Papandreou’s socialist government has faced an uphill struggle to meet the terms of the bailout from other EU countries that use the euro and the International Monetary Fund.

The next batch of loans

The country’s finances are currently being reviewed by inspectors from the IMF, the European Central Bank and European Commission to determine whether Greece can receive the next batch of loans under the programme, worth €12 billion.

Finance Minister George Papaconstantinou warned on Monday his country faces default unless it can secure the next installment, saying Greece would be unable to pay salaries and pensions without the funds. But he expressed confidence that the funds would be disbursed as planned, after the inspection visit.

Even with the loans, many analysts and European politicians are skeptical that the country can pull itself out of the debt crisis and reduce a budget deficit of 10.5 per cent and debt of more than €340 billion without some form of debt restructuring — paying lenders less than the full amount or later than originally scheduled.
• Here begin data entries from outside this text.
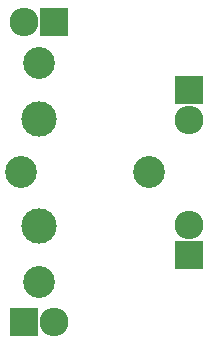
<source format=gts>
%TF.GenerationSoftware,KiCad,Pcbnew,4.1.0-alpha+201609021633+7109~49~ubuntu16.04.1-product*%
%TF.CreationDate,2016-09-14T14:37:25+05:30*%
%TF.ProjectId,OTS2_encB,4F5453325F656E63422E6B696361645F,rev?*%
%TF.FileFunction,Soldermask,Top*%
%FSLAX46Y46*%
G04 Gerber Fmt 4.6, Leading zero omitted, Abs format (unit mm)*
G04 Created by KiCad (PCBNEW 4.1.0-alpha+201609021633+7109~49~ubuntu16.04.1-product) date Wed Sep 14 14:37:25 2016*
%MOMM*%
%LPD*%
G01*
G04 APERTURE LIST*
%ADD10C,0.101600*%
%ADD11C,2.700000*%
%ADD12C,3.000000*%
%ADD13R,2.432000X2.432000*%
%ADD14O,2.432000X2.432000*%
G04 APERTURE END LIST*
D10*
D11*
X140035000Y-91440000D03*
D12*
X141605000Y-95940000D03*
D11*
X141605000Y-100700000D03*
D12*
X141605000Y-86940000D03*
D11*
X141605000Y-82180000D03*
X150865000Y-91440000D03*
D13*
X154305000Y-98425000D03*
D14*
X154305000Y-95885000D03*
D13*
X154305000Y-84455000D03*
D14*
X154305000Y-86995000D03*
D13*
X140335000Y-104140000D03*
D14*
X142875000Y-104140000D03*
D13*
X142875000Y-78740000D03*
D14*
X140335000Y-78740000D03*
M02*

</source>
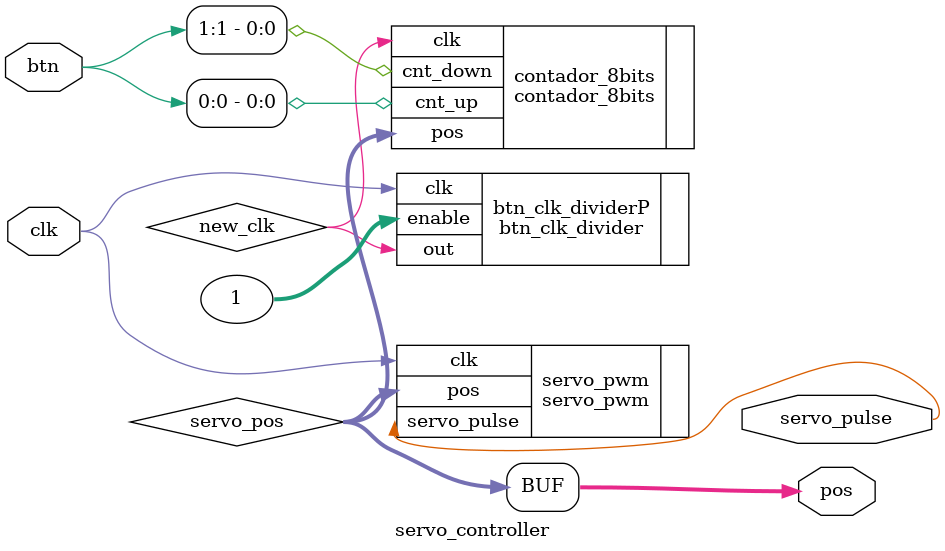
<source format=v>
module servo_controller(
	input clk, //25 MHz
	input [1:0] btn,

	output [7:0] pos,
	output servo_pulse
    );

		wire [7:0] servo_pos;
		wire new_clk;
		parameter uno = 1;
		
		assign pos = servo_pos;

		contador_8bits contador_8bits (
		  .cnt_up(btn[0]),
		  .cnt_down(btn[1]),
		  .clk(new_clk),
		  //.rst(0),

		  .pos(servo_pos) //8bits
		);

		servo_pwm servo_pwm (
			.pos(servo_pos), //8bits
			.clk(clk),

			.servo_pulse(servo_pulse)
		);
		
		btn_clk_divider btn_clk_dividerP (
		.clk(clk),
		.enable(uno),

		.out(new_clk)
		);


endmodule

</source>
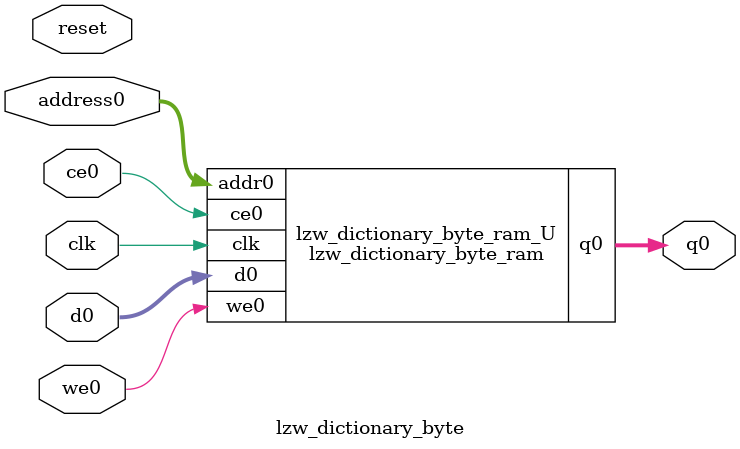
<source format=v>
`timescale 1 ns / 1 ps
module lzw_dictionary_byte_ram (addr0, ce0, d0, we0, q0,  clk);

parameter DWIDTH = 8;
parameter AWIDTH = 16;
parameter MEM_SIZE = 65536;

input[AWIDTH-1:0] addr0;
input ce0;
input[DWIDTH-1:0] d0;
input we0;
output reg[DWIDTH-1:0] q0;
input clk;

reg [DWIDTH-1:0] ram[0:MEM_SIZE-1];




always @(posedge clk)  
begin 
    if (ce0) begin
        if (we0) 
            ram[addr0] <= d0; 
        q0 <= ram[addr0];
    end
end


endmodule

`timescale 1 ns / 1 ps
module lzw_dictionary_byte(
    reset,
    clk,
    address0,
    ce0,
    we0,
    d0,
    q0);

parameter DataWidth = 32'd8;
parameter AddressRange = 32'd65536;
parameter AddressWidth = 32'd16;
input reset;
input clk;
input[AddressWidth - 1:0] address0;
input ce0;
input we0;
input[DataWidth - 1:0] d0;
output[DataWidth - 1:0] q0;



lzw_dictionary_byte_ram lzw_dictionary_byte_ram_U(
    .clk( clk ),
    .addr0( address0 ),
    .ce0( ce0 ),
    .we0( we0 ),
    .d0( d0 ),
    .q0( q0 ));

endmodule


</source>
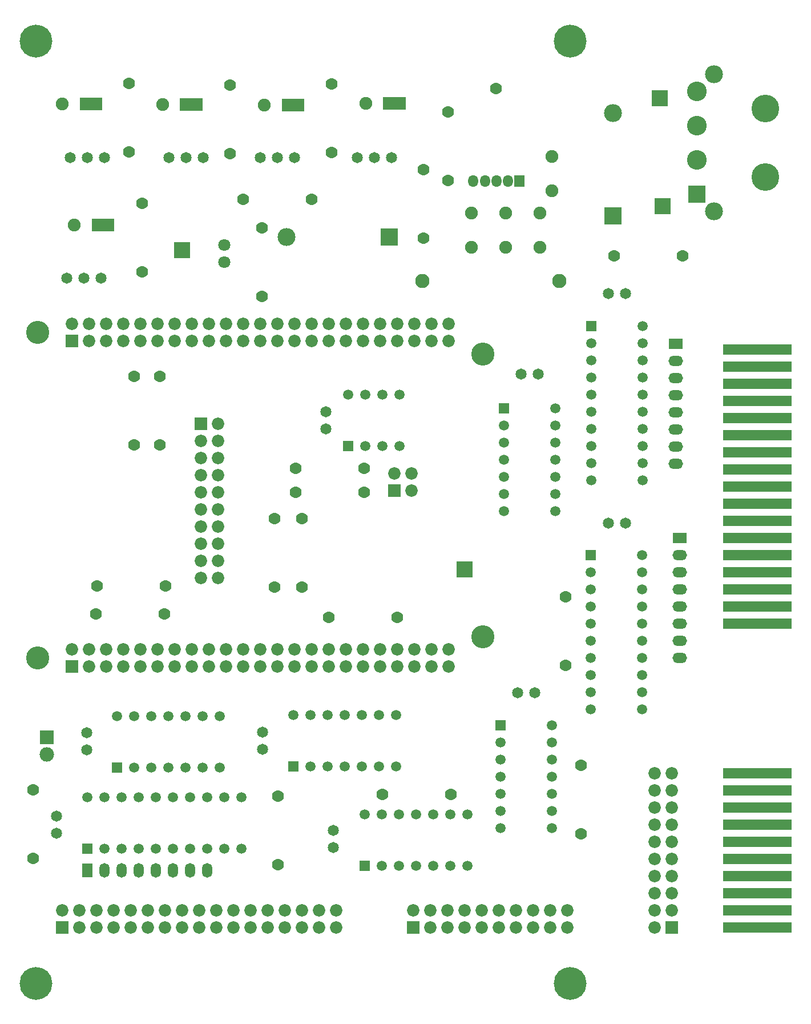
<source format=gts>
%FSLAX34Y34*%
G04 Gerber Fmt 3.4, Leading zero omitted, Abs format*
G04 (created by PCBNEW (2014-02-12 BZR 4693)-product) date Sat 21 Jun 2014 11:45:11 PM EDT*
%MOIN*%
G01*
G70*
G90*
G04 APERTURE LIST*
%ADD10C,0.006000*%
%ADD11R,0.404724X0.064724*%
%ADD12R,0.104724X0.104724*%
%ADD13C,0.114724*%
%ADD14C,0.161724*%
%ADD15C,0.104724*%
%ADD16C,0.070724*%
%ADD17C,0.083424*%
%ADD18R,0.059724X0.059724*%
%ADD19C,0.059724*%
%ADD20R,0.084724X0.084724*%
%ADD21O,0.084724X0.084724*%
%ADD22R,0.072724X0.072724*%
%ADD23O,0.072724X0.072724*%
%ADD24C,0.191724*%
%ADD25R,0.084724X0.059724*%
%ADD26O,0.084724X0.059724*%
%ADD27R,0.059724X0.084724*%
%ADD28O,0.059724X0.084724*%
%ADD29R,0.092724X0.092724*%
%ADD30C,0.069724*%
%ADD31C,0.064724*%
%ADD32C,0.074724*%
%ADD33C,0.134724*%
%ADD34C,0.072724*%
%ADD35O,0.058724X0.069724*%
%ADD36R,0.058724X0.069724*%
%ADD37R,0.074724X0.074724*%
G04 APERTURE END LIST*
G54D10*
G54D11*
X90250Y-25150D03*
X90250Y-26150D03*
X90250Y-27150D03*
X90250Y-28150D03*
X90250Y-29150D03*
X90250Y-30150D03*
X90250Y-31150D03*
X90250Y-32150D03*
X90250Y-33150D03*
X90250Y-34150D03*
X90250Y-35150D03*
X90250Y-36150D03*
X90250Y-37150D03*
X90250Y-38150D03*
X90250Y-39150D03*
X90250Y-40150D03*
X90250Y-41150D03*
X90250Y-49899D03*
X90250Y-50899D03*
X90250Y-51899D03*
X90250Y-52899D03*
X90250Y-53899D03*
X90250Y-54899D03*
X90250Y-55899D03*
X90250Y-56899D03*
X90250Y-57899D03*
X90250Y-58899D03*
G54D12*
X86700Y-16100D03*
G54D13*
X86700Y-14100D03*
X86700Y-12100D03*
X86700Y-10100D03*
G54D14*
X90700Y-11100D03*
X90700Y-15100D03*
G54D15*
X87700Y-9100D03*
X87700Y-17100D03*
G54D16*
X59100Y-20050D03*
X59100Y-19050D03*
G54D17*
X78687Y-21150D03*
X70687Y-21150D03*
G54D15*
X81800Y-11350D03*
G54D12*
X81800Y-17350D03*
G54D15*
X62750Y-18600D03*
G54D12*
X68750Y-18600D03*
G54D18*
X75450Y-28600D03*
G54D19*
X75450Y-29600D03*
X75450Y-30600D03*
X75450Y-31600D03*
X75450Y-32600D03*
X75450Y-33600D03*
X75450Y-34600D03*
X78450Y-34600D03*
X78450Y-33600D03*
X78450Y-32600D03*
X78450Y-31600D03*
X78450Y-30600D03*
X78450Y-29600D03*
X78450Y-28600D03*
G54D18*
X52850Y-49550D03*
G54D19*
X53850Y-49550D03*
X54850Y-49550D03*
X55850Y-49550D03*
X56850Y-49550D03*
X57850Y-49550D03*
X58850Y-49550D03*
X58850Y-46550D03*
X57850Y-46550D03*
X56850Y-46550D03*
X55850Y-46550D03*
X54850Y-46550D03*
X53850Y-46550D03*
X52850Y-46550D03*
G54D18*
X63150Y-49500D03*
G54D19*
X64150Y-49500D03*
X65150Y-49500D03*
X66150Y-49500D03*
X67150Y-49500D03*
X68150Y-49500D03*
X69150Y-49500D03*
X69150Y-46500D03*
X68150Y-46500D03*
X67150Y-46500D03*
X66150Y-46500D03*
X65150Y-46500D03*
X64150Y-46500D03*
X63150Y-46500D03*
G54D20*
X48750Y-47800D03*
G54D21*
X48750Y-48800D03*
G54D22*
X69050Y-33400D03*
G54D23*
X69050Y-32400D03*
X70050Y-33400D03*
X70050Y-32400D03*
G54D18*
X80550Y-23800D03*
G54D19*
X80550Y-24800D03*
X80550Y-25800D03*
X80550Y-26800D03*
X80550Y-27800D03*
X80550Y-28800D03*
X80550Y-29800D03*
X80550Y-30800D03*
X80550Y-31800D03*
X80550Y-32800D03*
X83550Y-32800D03*
X83550Y-31800D03*
X83550Y-30800D03*
X83550Y-29800D03*
X83550Y-28800D03*
X83550Y-27800D03*
X83550Y-26800D03*
X83550Y-25800D03*
X83550Y-24800D03*
X83550Y-23800D03*
G54D18*
X80500Y-37150D03*
G54D19*
X80500Y-38150D03*
X80500Y-39150D03*
X80500Y-40150D03*
X80500Y-41150D03*
X80500Y-42150D03*
X80500Y-43150D03*
X80500Y-44150D03*
X80500Y-45150D03*
X80500Y-46150D03*
X83500Y-46150D03*
X83500Y-45150D03*
X83500Y-44150D03*
X83500Y-43150D03*
X83500Y-42150D03*
X83500Y-41150D03*
X83500Y-40150D03*
X83500Y-39150D03*
X83500Y-38150D03*
X83500Y-37150D03*
G54D18*
X67329Y-55300D03*
G54D19*
X68329Y-55300D03*
X69329Y-55300D03*
X70329Y-55300D03*
X71329Y-55300D03*
X72329Y-55300D03*
X73329Y-55300D03*
X73329Y-52300D03*
X72329Y-52300D03*
X71329Y-52300D03*
X70329Y-52300D03*
X69329Y-52300D03*
X68329Y-52300D03*
X67329Y-52300D03*
G54D18*
X51100Y-54300D03*
G54D19*
X52100Y-54300D03*
X53100Y-54300D03*
X54100Y-54300D03*
X55100Y-54300D03*
X56100Y-54300D03*
X57100Y-54300D03*
X58100Y-54300D03*
X59100Y-54300D03*
X60100Y-54300D03*
X60100Y-51300D03*
X59100Y-51300D03*
X58100Y-51300D03*
X57100Y-51300D03*
X56100Y-51300D03*
X55100Y-51300D03*
X54100Y-51300D03*
X53100Y-51300D03*
X52100Y-51300D03*
X51100Y-51300D03*
G54D18*
X66350Y-30800D03*
G54D19*
X67350Y-30800D03*
X68350Y-30800D03*
X69350Y-30800D03*
X69350Y-27800D03*
X68350Y-27800D03*
X67350Y-27800D03*
X66350Y-27800D03*
G54D18*
X75250Y-47100D03*
G54D19*
X75250Y-48100D03*
X75250Y-49100D03*
X75250Y-50100D03*
X75250Y-51100D03*
X75250Y-52100D03*
X75250Y-53100D03*
X78250Y-53100D03*
X78250Y-52100D03*
X78250Y-51100D03*
X78250Y-50100D03*
X78250Y-49100D03*
X78250Y-48100D03*
X78250Y-47100D03*
G54D22*
X57750Y-29500D03*
G54D23*
X58750Y-29500D03*
X57750Y-30500D03*
X58750Y-30500D03*
X57750Y-31500D03*
X58750Y-31500D03*
X57750Y-32500D03*
X58750Y-32500D03*
X57750Y-33500D03*
X58750Y-33500D03*
X57750Y-34500D03*
X58750Y-34500D03*
X57750Y-35500D03*
X58750Y-35500D03*
X57750Y-36500D03*
X58750Y-36500D03*
X57750Y-37500D03*
X58750Y-37500D03*
X57750Y-38500D03*
X58750Y-38500D03*
G54D22*
X85250Y-58900D03*
G54D23*
X84250Y-58900D03*
X85250Y-57900D03*
X84250Y-57900D03*
X85250Y-56900D03*
X84250Y-56900D03*
X85250Y-55900D03*
X84250Y-55900D03*
X85250Y-54900D03*
X84250Y-54900D03*
X85250Y-53900D03*
X84250Y-53900D03*
X85250Y-52900D03*
X84250Y-52900D03*
X85250Y-51900D03*
X84250Y-51900D03*
X85250Y-50900D03*
X84250Y-50900D03*
X85250Y-49900D03*
X84250Y-49900D03*
G54D22*
X70150Y-58900D03*
G54D23*
X70150Y-57900D03*
X71150Y-58900D03*
X71150Y-57900D03*
X72150Y-58900D03*
X72150Y-57900D03*
X73150Y-58900D03*
X73150Y-57900D03*
X74150Y-58900D03*
X74150Y-57900D03*
X75150Y-58900D03*
X75150Y-57900D03*
X76150Y-58900D03*
X76150Y-57900D03*
X77150Y-58900D03*
X77150Y-57900D03*
X78150Y-58900D03*
X78150Y-57900D03*
X79150Y-58900D03*
X79150Y-57900D03*
G54D24*
X48100Y-62150D03*
X79300Y-62150D03*
X79300Y-7150D03*
X48100Y-7150D03*
G54D22*
X49650Y-58900D03*
G54D23*
X49650Y-57900D03*
X50650Y-58900D03*
X50650Y-57900D03*
X51650Y-58900D03*
X51650Y-57900D03*
X52650Y-58900D03*
X52650Y-57900D03*
X53650Y-58900D03*
X53650Y-57900D03*
X54650Y-58900D03*
X54650Y-57900D03*
X55650Y-58900D03*
X55650Y-57900D03*
X56650Y-58900D03*
X56650Y-57900D03*
X57650Y-58900D03*
X57650Y-57900D03*
X58650Y-58900D03*
X58650Y-57900D03*
X59650Y-58900D03*
X59650Y-57900D03*
X60650Y-58900D03*
X60650Y-57900D03*
X61650Y-58900D03*
X61650Y-57900D03*
X62650Y-58900D03*
X62650Y-57900D03*
X63650Y-58900D03*
X63650Y-57900D03*
X64650Y-58900D03*
X64650Y-57900D03*
X65650Y-58900D03*
X65650Y-57900D03*
G54D25*
X85710Y-36161D03*
G54D26*
X85710Y-37161D03*
X85710Y-38161D03*
X85710Y-39161D03*
X85710Y-40161D03*
X85710Y-41161D03*
X85710Y-42161D03*
X85710Y-43161D03*
G54D25*
X85470Y-24820D03*
G54D26*
X85470Y-25820D03*
X85470Y-26820D03*
X85470Y-27820D03*
X85470Y-28820D03*
X85470Y-29820D03*
X85470Y-30820D03*
X85470Y-31820D03*
G54D27*
X51100Y-55550D03*
G54D28*
X52100Y-55550D03*
X53100Y-55550D03*
X54100Y-55550D03*
X55100Y-55550D03*
X56100Y-55550D03*
X57100Y-55550D03*
X58100Y-55550D03*
G54D29*
X84550Y-10500D03*
X84700Y-16800D03*
X56650Y-19350D03*
X73150Y-38000D03*
G54D30*
X70750Y-18669D03*
X70750Y-14669D03*
X79950Y-49431D03*
X79950Y-53431D03*
X55350Y-26731D03*
X55350Y-30731D03*
X62050Y-35031D03*
X62050Y-39031D03*
X63650Y-35031D03*
X63650Y-39031D03*
X72174Y-15294D03*
X72174Y-11294D03*
X63281Y-32100D03*
X67281Y-32100D03*
X63281Y-33500D03*
X67281Y-33500D03*
X69219Y-40800D03*
X65219Y-40800D03*
X61300Y-18081D03*
X61300Y-22081D03*
X54300Y-16631D03*
X54300Y-20631D03*
X53550Y-9631D03*
X53550Y-13631D03*
X59450Y-9731D03*
X59450Y-13731D03*
X64219Y-16400D03*
X60219Y-16400D03*
X65375Y-13669D03*
X65375Y-9669D03*
X47950Y-54869D03*
X47950Y-50869D03*
X55619Y-40600D03*
X51619Y-40600D03*
X72359Y-51140D03*
X68359Y-51140D03*
X55669Y-38950D03*
X51669Y-38950D03*
X53850Y-26731D03*
X53850Y-30731D03*
X81881Y-19700D03*
X85881Y-19700D03*
G54D31*
X50900Y-21000D03*
X49900Y-21000D03*
X51900Y-21000D03*
X51100Y-13975D03*
X50100Y-13975D03*
X52100Y-13975D03*
X56875Y-13975D03*
X55875Y-13975D03*
X57875Y-13975D03*
X62200Y-13975D03*
X61200Y-13975D03*
X63200Y-13975D03*
X67875Y-13975D03*
X66875Y-13975D03*
X68875Y-13975D03*
X82550Y-35300D03*
X81550Y-35300D03*
X65050Y-28800D03*
X65050Y-29800D03*
X49300Y-52400D03*
X49300Y-53400D03*
X51074Y-47525D03*
X51074Y-48525D03*
X77250Y-45200D03*
X76250Y-45200D03*
X77450Y-26600D03*
X76450Y-26600D03*
X82550Y-21900D03*
X81550Y-21900D03*
X61350Y-47500D03*
X61350Y-48500D03*
X65470Y-53220D03*
X65470Y-54220D03*
G54D32*
X73550Y-19200D03*
X73550Y-17200D03*
X75550Y-19200D03*
X75550Y-17200D03*
X77550Y-19200D03*
X77550Y-17200D03*
X78250Y-13900D03*
X78250Y-15900D03*
G54D33*
X74200Y-41925D03*
X48200Y-43175D03*
X48200Y-24175D03*
X74200Y-25425D03*
G54D22*
X50200Y-43675D03*
G54D34*
X50200Y-42675D03*
X51200Y-43675D03*
X51200Y-42675D03*
X52200Y-43675D03*
X52200Y-42675D03*
X53200Y-43675D03*
X53200Y-42675D03*
X54200Y-43675D03*
X54200Y-42675D03*
X55200Y-43675D03*
X55200Y-42675D03*
X56200Y-43675D03*
X56200Y-42675D03*
X57200Y-43675D03*
X57200Y-42675D03*
X58200Y-43675D03*
X58200Y-42675D03*
X59200Y-43675D03*
X59200Y-42675D03*
X60200Y-43675D03*
X60200Y-42675D03*
X61200Y-43675D03*
X61200Y-42675D03*
X62200Y-43675D03*
X62200Y-42675D03*
X63200Y-43675D03*
X63200Y-42675D03*
X64200Y-43675D03*
X64200Y-42675D03*
X65200Y-43675D03*
X65200Y-42675D03*
X66200Y-43675D03*
X66200Y-42675D03*
X67200Y-43675D03*
X67200Y-42675D03*
X68200Y-43675D03*
X68200Y-42675D03*
X69200Y-43675D03*
X69200Y-42675D03*
X70200Y-43675D03*
X70200Y-42675D03*
X71200Y-43675D03*
X71200Y-42675D03*
X72200Y-43675D03*
X72200Y-42675D03*
G54D22*
X50200Y-24675D03*
G54D34*
X50200Y-23675D03*
X51200Y-24675D03*
X51200Y-23675D03*
X52200Y-24675D03*
X52200Y-23675D03*
X53200Y-24675D03*
X53200Y-23675D03*
X54200Y-24675D03*
X54200Y-23675D03*
X55200Y-24675D03*
X55200Y-23675D03*
X56200Y-24675D03*
X56200Y-23675D03*
X57200Y-24675D03*
X57200Y-23675D03*
X58200Y-24675D03*
X58200Y-23675D03*
X59200Y-24675D03*
X59200Y-23675D03*
X60200Y-24675D03*
X60200Y-23675D03*
X61200Y-24675D03*
X61200Y-23675D03*
X62200Y-24675D03*
X62200Y-23675D03*
X63200Y-24675D03*
X63200Y-23675D03*
X64200Y-24675D03*
X64200Y-23675D03*
X65200Y-24675D03*
X65200Y-23675D03*
X66200Y-24675D03*
X66200Y-23675D03*
X67200Y-24675D03*
X67200Y-23675D03*
X68200Y-24675D03*
X68200Y-23675D03*
X69200Y-24675D03*
X69200Y-23675D03*
X70200Y-24675D03*
X70200Y-23675D03*
X71200Y-24675D03*
X71200Y-23675D03*
X72200Y-24675D03*
X72200Y-23675D03*
G54D35*
X73660Y-15320D03*
X74330Y-15320D03*
X75000Y-15320D03*
X75670Y-15320D03*
G54D36*
X76340Y-15320D03*
G54D30*
X74970Y-9920D03*
X62250Y-51231D03*
X62250Y-55231D03*
X79050Y-39605D03*
X79050Y-43605D03*
G54D37*
X51730Y-17900D03*
G54D32*
X50350Y-17900D03*
G54D37*
X52318Y-17900D03*
X68755Y-10800D03*
G54D32*
X67375Y-10800D03*
G54D37*
X69343Y-10800D03*
X62830Y-10900D03*
G54D32*
X61450Y-10900D03*
G54D37*
X63418Y-10900D03*
X51030Y-10825D03*
G54D32*
X49650Y-10825D03*
G54D37*
X51618Y-10825D03*
X56880Y-10875D03*
G54D32*
X55500Y-10875D03*
G54D37*
X57468Y-10875D03*
M02*

</source>
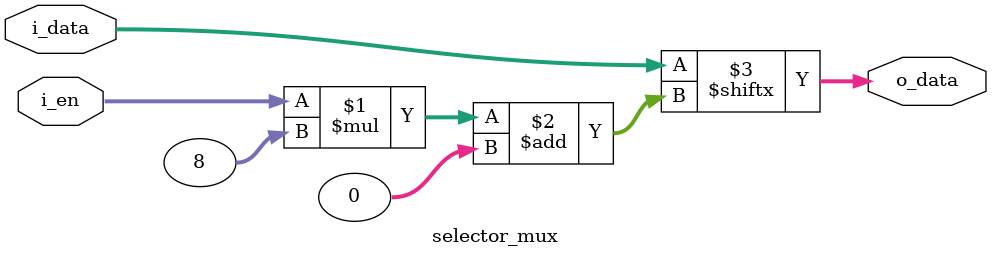
<source format=v>
`timescale 1ns / 1ps

module selector_mux
#(
    parameter BITS_ENABLES  = 2                 ,
    parameter BUS_SIZE      = 8                 ,
    parameter NUM_SLICES    = 2**BITS_ENABLES
)
(
    input  wire [BITS_ENABLES        - 1 : 0] i_en      ,
    input  wire [NUM_SLICES*BUS_SIZE - 1 : 0] i_data    ,
    output wire [BUS_SIZE            - 1 : 0] o_data
);

    assign o_data = i_data[i_en * BUS_SIZE +: BUS_SIZE];

endmodule

</source>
Ratings agency Moody’s said Tuesday that it would consider a restructuring of debt to be a default, and said such a move could affect other struggling European states.

“Moody’s believes that a default is likely to have adverse credit rating implications for Greece, possibly some other stressed European sovereigns, and the Greek banks, regardless of the efforts made to achieve an “orderly” outcome. The full impact on Europe’s capital markets would be hard to predict and harder still to control,” the agency said.